**PROBLEMS AND TASKS:**
A - Copy the microbiome text from "However, over 70%" up to and including "of climate change.", swapping "lab" out for "laboratory".
B - Using the microbiome text, decide whether each statement agrees with it, giving yes or no and quoting the words that settle it: (i) the Human Microbiome Project was launched in 2007; (ii) most of the cataloged bacterial species have been cultured in a lab; (iii) the specialized sugars in breast milk are digested in the baby's stomach.

**READING TEXT:**
##############################

Did you know that a considerable portion of human breast milk is indigestible by the nursing infant? Does that issue have a purpose? Yes. It is a system that has evolved over millennia to actually help the baby. Specialized sugars in mother’s milk cannot be digested in the small intestine or stomach. Rather than feeding the infant, they provide food for bacteria living inside the baby’s large intestine.
The gut microbes are crucial for the baby’s long-term health. There is a sophisticated system for delivering and maintaining them. This includes inoculation by healthy bacteria in the birth canal, microbes in breast milk, and bacteria transferred from the mother’s skin around the nipple to the infant.
What’s more, research suggests that microbes from the mouth of the nursing baby convey information to the mom about the baby’s health needs.
These are several amazing functions of our microbiome, which is composed of bacteria, viruses, and yeasts that live in and on us. Some experts estimate that humans have outsourced up to 90 percent of their day-to-day metabolic functions to the microbiome.
We have co-evolved with microbes, and they are found everywhere in our environment. Researchers are gaining new insights into how crucial they are for the health and balance of all ecosystems and their inhabitants.
The human microbiome is considered so crucial to human health that the National Institute of Health launched the Human Microbiome Project in 2007 with the explicit goal of analyzing the genomes of all the microbes that live in the human body. By 2020, over 200,000 genomes from the human gut microbiome alone have been cataloged and published, along with 170 million protein sequences from 4,600 bacterial species.
However, over 70% of the bacterial species have not been cultured in a lab. Scientists are still investigating what their activities are, a fact that shows just how rich and diverse the human microbiome is. In addition, recent studies reveal that the human microbiome is susceptible to environmental effects and can change quickly as a result of outside influence.
The soil microbiome is considered to be richer and more diverse than the human microbiome. It promotes soil fertility and plant health. Proponents of regenerative agriculture count on a healthy soil microbiome to accomplish a significant amount of carbon sequestration, which is removing excess carbon from the atmosphere to mitigate the impact of climate change.

##############################

**LISTED RECORDS:**

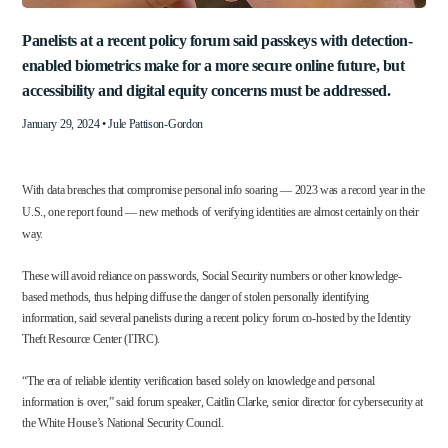
Panelists at a recent policy forum said passkeys with detection-
enabled biometrics make for a more secure online future, but
accessibility and digital equity concerns must be addressed.
January 29, 2024 •
Jule Pattison-Gordon
With data breaches that compromise personal info soaring — 2023 was a record year in the
U.S.,
one report
found — new methods of verifying identities are almost certainly on their
way.
These will avoid
reliance on passwords
, Social Security numbers or other knowledge-
based methods, thus helping diffuse the danger of stolen personally identifying
information, said several panelists during a recent
policy forum
co-hosted by the Identity
Theft Resource Center (ITRC).
“The era of reliable identity verification based solely on knowledge and personal
information is over,” said forum speaker, Caitlin Clarke, senior director for cybersecurity at
the White House’s National Security Council.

##############################

**ANSWERS TO THE EXERCISE:**
A -
However, over 70% of the bacterial species have not been cultured in a laboratory. Scientists are still investigating what their activities are, a fact that shows just how rich and diverse the human microbiome is. In addition, recent studies reveal that the human microbiome is susceptible to environmental effects and can change quickly as a result of outside influence.
The soil microbiome is considered to be richer and more diverse than the human microbiome. It promotes soil fertility and plant health. Proponents of regenerative agriculture count on a healthy soil microbiome to accomplish a significant amount of carbon sequestration, which is removing excess carbon from the atmosphere to mitigate the impact of climate change.

B -
(i) Yes: "the National Institute of Health launched the Human Microbiome Project in 2007"
(ii) No: "over 70% of the bacterial species have not been cultured in a lab"
(iii) No: "Specialized sugars in mother’s milk cannot be digested in the small intestine or stomach"